Rendered images with their source text:
---*---

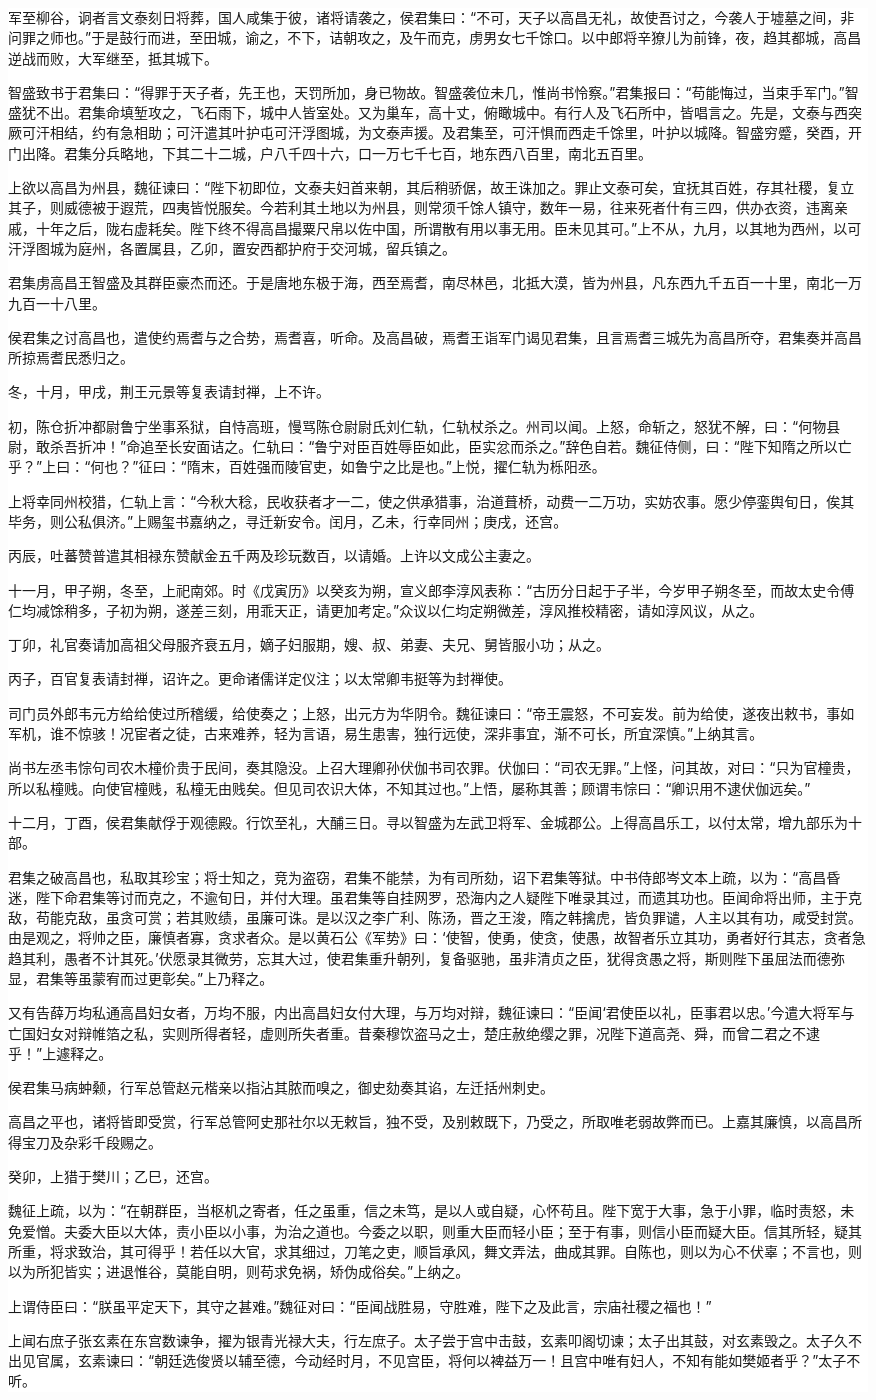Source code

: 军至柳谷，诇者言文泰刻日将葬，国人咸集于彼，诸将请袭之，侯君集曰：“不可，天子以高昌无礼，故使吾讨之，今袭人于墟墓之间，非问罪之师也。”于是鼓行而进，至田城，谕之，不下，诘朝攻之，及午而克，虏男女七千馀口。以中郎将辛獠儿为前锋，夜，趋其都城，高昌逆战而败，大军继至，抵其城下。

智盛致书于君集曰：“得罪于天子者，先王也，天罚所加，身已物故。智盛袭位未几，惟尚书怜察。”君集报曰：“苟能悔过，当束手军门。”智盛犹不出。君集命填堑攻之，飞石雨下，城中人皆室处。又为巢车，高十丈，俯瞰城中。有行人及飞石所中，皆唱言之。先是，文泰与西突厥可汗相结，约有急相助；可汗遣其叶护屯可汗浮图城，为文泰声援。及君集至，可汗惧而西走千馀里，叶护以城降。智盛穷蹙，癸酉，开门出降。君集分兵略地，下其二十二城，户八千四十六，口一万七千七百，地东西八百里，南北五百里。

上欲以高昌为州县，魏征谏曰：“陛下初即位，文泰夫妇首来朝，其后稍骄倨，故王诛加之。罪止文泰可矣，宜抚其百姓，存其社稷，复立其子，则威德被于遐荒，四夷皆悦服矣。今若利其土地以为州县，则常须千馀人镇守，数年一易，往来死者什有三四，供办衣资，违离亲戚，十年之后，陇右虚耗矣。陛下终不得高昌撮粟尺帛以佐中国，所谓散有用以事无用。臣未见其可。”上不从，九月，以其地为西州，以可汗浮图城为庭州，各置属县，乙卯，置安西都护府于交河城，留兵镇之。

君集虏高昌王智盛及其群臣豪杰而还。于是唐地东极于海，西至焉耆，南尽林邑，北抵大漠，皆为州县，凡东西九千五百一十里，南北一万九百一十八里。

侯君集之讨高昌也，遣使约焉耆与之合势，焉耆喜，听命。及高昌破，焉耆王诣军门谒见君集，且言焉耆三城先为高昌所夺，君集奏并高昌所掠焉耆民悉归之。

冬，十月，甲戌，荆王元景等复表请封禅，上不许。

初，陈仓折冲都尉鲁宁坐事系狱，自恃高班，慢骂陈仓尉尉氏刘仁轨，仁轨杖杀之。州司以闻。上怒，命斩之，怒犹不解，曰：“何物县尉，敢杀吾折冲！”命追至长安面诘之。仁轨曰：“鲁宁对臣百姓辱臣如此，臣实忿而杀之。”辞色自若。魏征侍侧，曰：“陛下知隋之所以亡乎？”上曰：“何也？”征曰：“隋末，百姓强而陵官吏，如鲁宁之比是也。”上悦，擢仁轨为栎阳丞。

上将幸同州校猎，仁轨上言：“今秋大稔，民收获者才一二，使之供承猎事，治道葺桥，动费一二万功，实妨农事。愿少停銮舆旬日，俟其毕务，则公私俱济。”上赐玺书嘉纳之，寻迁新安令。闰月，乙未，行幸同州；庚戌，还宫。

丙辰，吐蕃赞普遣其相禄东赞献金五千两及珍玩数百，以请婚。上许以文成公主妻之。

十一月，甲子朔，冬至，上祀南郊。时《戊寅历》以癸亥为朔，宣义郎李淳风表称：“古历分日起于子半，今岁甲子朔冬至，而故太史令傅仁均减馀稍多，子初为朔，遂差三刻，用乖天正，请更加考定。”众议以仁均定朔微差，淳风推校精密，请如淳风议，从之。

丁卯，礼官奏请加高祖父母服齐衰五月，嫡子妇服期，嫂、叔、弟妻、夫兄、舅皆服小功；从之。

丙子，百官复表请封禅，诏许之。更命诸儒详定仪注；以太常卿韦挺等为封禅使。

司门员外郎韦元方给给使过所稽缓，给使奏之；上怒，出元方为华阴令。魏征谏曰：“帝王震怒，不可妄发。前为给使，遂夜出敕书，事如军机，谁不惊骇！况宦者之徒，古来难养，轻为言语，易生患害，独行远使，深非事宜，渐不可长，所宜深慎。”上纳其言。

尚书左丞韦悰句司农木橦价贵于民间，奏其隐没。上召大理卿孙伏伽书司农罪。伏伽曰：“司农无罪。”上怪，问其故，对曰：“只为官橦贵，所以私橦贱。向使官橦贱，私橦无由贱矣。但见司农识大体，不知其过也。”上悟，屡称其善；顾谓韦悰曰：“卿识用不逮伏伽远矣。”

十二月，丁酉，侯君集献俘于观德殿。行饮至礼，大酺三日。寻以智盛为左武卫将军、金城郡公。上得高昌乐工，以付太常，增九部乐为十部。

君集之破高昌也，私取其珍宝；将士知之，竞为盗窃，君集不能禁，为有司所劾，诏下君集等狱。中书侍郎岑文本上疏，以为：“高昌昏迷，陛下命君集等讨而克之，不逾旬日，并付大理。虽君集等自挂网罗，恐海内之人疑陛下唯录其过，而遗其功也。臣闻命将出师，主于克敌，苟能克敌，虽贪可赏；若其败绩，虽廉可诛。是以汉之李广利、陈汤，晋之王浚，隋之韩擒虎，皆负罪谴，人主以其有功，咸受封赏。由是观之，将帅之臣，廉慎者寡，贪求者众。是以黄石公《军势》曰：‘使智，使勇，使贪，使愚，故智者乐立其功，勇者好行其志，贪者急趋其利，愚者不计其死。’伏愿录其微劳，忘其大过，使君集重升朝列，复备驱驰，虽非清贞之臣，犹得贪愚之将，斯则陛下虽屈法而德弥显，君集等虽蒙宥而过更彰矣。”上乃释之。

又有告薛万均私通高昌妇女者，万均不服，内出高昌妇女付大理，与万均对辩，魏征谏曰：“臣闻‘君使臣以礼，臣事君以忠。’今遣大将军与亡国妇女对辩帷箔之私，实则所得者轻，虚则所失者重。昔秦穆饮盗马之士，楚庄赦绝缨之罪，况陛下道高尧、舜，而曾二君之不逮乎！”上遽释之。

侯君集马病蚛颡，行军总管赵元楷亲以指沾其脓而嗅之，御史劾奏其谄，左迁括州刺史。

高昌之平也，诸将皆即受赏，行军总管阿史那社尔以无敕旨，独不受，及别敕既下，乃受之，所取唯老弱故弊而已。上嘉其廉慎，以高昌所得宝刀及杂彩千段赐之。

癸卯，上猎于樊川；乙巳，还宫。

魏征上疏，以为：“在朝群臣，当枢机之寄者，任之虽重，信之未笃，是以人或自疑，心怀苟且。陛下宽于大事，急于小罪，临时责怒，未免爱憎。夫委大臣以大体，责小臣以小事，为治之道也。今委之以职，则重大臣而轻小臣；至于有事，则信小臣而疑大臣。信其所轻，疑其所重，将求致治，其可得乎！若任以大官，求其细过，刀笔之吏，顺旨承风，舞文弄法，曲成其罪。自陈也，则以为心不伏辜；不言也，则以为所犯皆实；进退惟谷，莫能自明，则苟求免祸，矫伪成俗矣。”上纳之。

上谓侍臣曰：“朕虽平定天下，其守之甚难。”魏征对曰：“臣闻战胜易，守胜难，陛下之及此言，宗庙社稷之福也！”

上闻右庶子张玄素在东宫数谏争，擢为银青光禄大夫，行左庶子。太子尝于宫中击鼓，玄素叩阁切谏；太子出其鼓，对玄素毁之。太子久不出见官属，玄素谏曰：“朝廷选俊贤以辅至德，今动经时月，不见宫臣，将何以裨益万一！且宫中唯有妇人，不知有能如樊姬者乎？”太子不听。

---*---

* [WHAT YOU WILL DO]: Turn the records into a numbered list, starting at the beginning and going on through the line containing "十二月，丁酉，侯君集献俘于观", with blank lines dropped and the pictures left out.

* [RESPONSE]:
1. Source code
2. : 军至柳谷，诇者言文泰刻日将葬，国人咸集于彼，诸将请袭之，侯君集曰：“不可，天子以高昌无礼，故使吾讨之，今袭人于墟墓之间，非问罪之师也。”于是鼓行而进，至田城，谕之，不下，诘朝攻之，及午而克，虏男女七千馀口。以中郎将辛獠儿为前锋，夜，趋其都城，高昌逆战而败，大军继至，抵其城下。
3. 智盛致书于君集曰：“得罪于天子者，先王也，天罚所加，身已物故。智盛袭位未几，惟尚书怜察。”君集报曰：“苟能悔过，当束手军门。”智盛犹不出。君集命填堑攻之，飞石雨下，城中人皆室处。又为巢车，高十丈，俯瞰城中。有行人及飞石所中，皆唱言之。先是，文泰与西突厥可汗相结，约有急相助；可汗遣其叶护屯可汗浮图城，为文泰声援。及君集至，可汗惧而西走千馀里，叶护以城降。智盛穷蹙，癸酉，开门出降。君集分兵略地，下其二十二城，户八千四十六，口一万七千七百，地东西八百里，南北五百里。
4. 上欲以高昌为州县，魏征谏曰：“陛下初即位，文泰夫妇首来朝，其后稍骄倨，故王诛加之。罪止文泰可矣，宜抚其百姓，存其社稷，复立其子，则威德被于遐荒，四夷皆悦服矣。今若利其土地以为州县，则常须千馀人镇守，数年一易，往来死者什有三四，供办衣资，违离亲戚，十年之后，陇右虚耗矣。陛下终不得高昌撮粟尺帛以佐中国，所谓散有用以事无用。臣未见其可。”上不从，九月，以其地为西州，以可汗浮图城为庭州，各置属县，乙卯，置安西都护府于交河城，留兵镇之。
5. 君集虏高昌王智盛及其群臣豪杰而还。于是唐地东极于海，西至焉耆，南尽林邑，北抵大漠，皆为州县，凡东西九千五百一十里，南北一万九百一十八里。
6. 侯君集之讨高昌也，遣使约焉耆与之合势，焉耆喜，听命。及高昌破，焉耆王诣军门谒见君集，且言焉耆三城先为高昌所夺，君集奏并高昌所掠焉耆民悉归之。
7. 冬，十月，甲戌，荆王元景等复表请封禅，上不许。
8. 初，陈仓折冲都尉鲁宁坐事系狱，自恃高班，慢骂陈仓尉尉氏刘仁轨，仁轨杖杀之。州司以闻。上怒，命斩之，怒犹不解，曰：“何物县尉，敢杀吾折冲！”命追至长安面诘之。仁轨曰：“鲁宁对臣百姓辱臣如此，臣实忿而杀之。”辞色自若。魏征侍侧，曰：“陛下知隋之所以亡乎？”上曰：“何也？”征曰：“隋末，百姓强而陵官吏，如鲁宁之比是也。”上悦，擢仁轨为栎阳丞。
9. 上将幸同州校猎，仁轨上言：“今秋大稔，民收获者才一二，使之供承猎事，治道葺桥，动费一二万功，实妨农事。愿少停銮舆旬日，俟其毕务，则公私俱济。”上赐玺书嘉纳之，寻迁新安令。闰月，乙未，行幸同州；庚戌，还宫。
10. 丙辰，吐蕃赞普遣其相禄东赞献金五千两及珍玩数百，以请婚。上许以文成公主妻之。
11. 十一月，甲子朔，冬至，上祀南郊。时《戊寅历》以癸亥为朔，宣义郎李淳风表称：“古历分日起于子半，今岁甲子朔冬至，而故太史令傅仁均减馀稍多，子初为朔，遂差三刻，用乖天正，请更加考定。”众议以仁均定朔微差，淳风推校精密，请如淳风议，从之。
12. 丁卯，礼官奏请加高祖父母服齐衰五月，嫡子妇服期，嫂、叔、弟妻、夫兄、舅皆服小功；从之。
13. 丙子，百官复表请封禅，诏许之。更命诸儒详定仪注；以太常卿韦挺等为封禅使。
14. 司门员外郎韦元方给给使过所稽缓，给使奏之；上怒，出元方为华阴令。魏征谏曰：“帝王震怒，不可妄发。前为给使，遂夜出敕书，事如军机，谁不惊骇！况宦者之徒，古来难养，轻为言语，易生患害，独行远使，深非事宜，渐不可长，所宜深慎。”上纳其言。
15. 尚书左丞韦悰句司农木橦价贵于民间，奏其隐没。上召大理卿孙伏伽书司农罪。伏伽曰：“司农无罪。”上怪，问其故，对曰：“只为官橦贵，所以私橦贱。向使官橦贱，私橦无由贱矣。但见司农识大体，不知其过也。”上悟，屡称其善；顾谓韦悰曰：“卿识用不逮伏伽远矣。”
16. 十二月，丁酉，侯君集献俘于观德殿。行饮至礼，大酺三日。寻以智盛为左武卫将军、金城郡公。上得高昌乐工，以付太常，增九部乐为十部。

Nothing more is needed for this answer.